Northern Ireland

Leo Varadkar: Nationalist letter urges taoiseach over rights

James McClean, Peter Canavan, Terry George Image copyright Getty Images/Press Eye/Reuters
Image caption Republic of Ireland footballer James McClean, former GAA player Peter Canavan and filmmaker Terry George are among the letter's signatories

A letter signed by more than 200 nationalists in Northern Ireland has been sent to Taoiseach (prime minister) Leo Varadkar urging him to protect the rights of citizens here.

The signatories are from sectors including the arts, sport and academia.

They include boxer Michael Conlan, former victims' commissioner Patricia McBride and Hillsborough campaigner Professor Phil Scraton.

The letter expressed "growing concern at the ongoing political crises".

It appealed to Mr Varadkar to "protect the rights of all citizens in the north of Ireland".

The letter said that the current political crisis had come about because of a failure to "both implement and defend the Good Friday and St Andrew's agreements".

"The result has been a denial and refusal of equality, rights and respect towards the section of the community to which we belong, as well as everyone living here," it said.

Image copyright PA
Image caption The letter urged Leo Varadkar to "reassure us of your commitment to stand for equality"
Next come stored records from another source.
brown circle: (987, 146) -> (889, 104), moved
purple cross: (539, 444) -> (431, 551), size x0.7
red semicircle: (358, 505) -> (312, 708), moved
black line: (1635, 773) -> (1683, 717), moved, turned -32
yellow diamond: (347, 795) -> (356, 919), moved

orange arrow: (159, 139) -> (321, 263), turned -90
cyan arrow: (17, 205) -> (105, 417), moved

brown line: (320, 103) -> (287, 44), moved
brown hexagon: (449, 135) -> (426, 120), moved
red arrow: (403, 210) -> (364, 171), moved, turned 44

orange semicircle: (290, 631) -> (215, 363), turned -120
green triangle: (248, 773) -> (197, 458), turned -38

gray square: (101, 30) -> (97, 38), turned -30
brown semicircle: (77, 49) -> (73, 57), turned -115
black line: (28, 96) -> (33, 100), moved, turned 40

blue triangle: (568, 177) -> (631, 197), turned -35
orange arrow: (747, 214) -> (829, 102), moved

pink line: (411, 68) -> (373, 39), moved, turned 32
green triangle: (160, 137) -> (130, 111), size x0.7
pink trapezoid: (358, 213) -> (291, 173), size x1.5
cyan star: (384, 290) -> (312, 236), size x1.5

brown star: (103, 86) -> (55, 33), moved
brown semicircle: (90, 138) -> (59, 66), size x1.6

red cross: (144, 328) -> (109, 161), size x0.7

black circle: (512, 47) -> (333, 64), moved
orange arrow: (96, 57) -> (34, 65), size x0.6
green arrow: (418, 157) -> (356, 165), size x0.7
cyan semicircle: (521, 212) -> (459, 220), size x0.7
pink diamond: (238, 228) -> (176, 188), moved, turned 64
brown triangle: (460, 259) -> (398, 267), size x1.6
Niall Murphy, a Belfast-based solicitor who was involved in drawing up the letter, told BBC's Good Morning Ulster that the Irish government must "robustly represent and protect the interest of a broad nationalist voice here in the north".

"There is an onus, I believe, on the taoiseach to hold the British government to account for the denial of rights and to secure the implementation of previous agreements," he said.

Northern Ireland has been without a power-sharing government since January.

The DUP and Sinn Féin have failed to reach an agreement in spite of numerous rounds of discussions since March's assembly elections.

'Appropriate politics'

Among the stumbling blocks are Sinn Féin's demand for legislation to give official status to the Irish language and the DUP's opposition to same-sex marriage.

Mr Murphy said that the issues are "much wider than any single political party".

"They are rights that can be enjoyed by all citizens on this island."

He added: "Rights enjoyed in Donegal should be enjoyed just as equally in Derry, rights enjoyed in Edinburgh and Cardiff should be enjoyed in Belfast - I'm speaking here in relation to marriage equality and language equality."

He also cited the failure to fund and continue legacy inquests into some of the Troubles' most controversial killings as adding to the "frustration" expressed in the letter.

"One would hope that this initiative is to supplement and assist more appropriate politics," he said.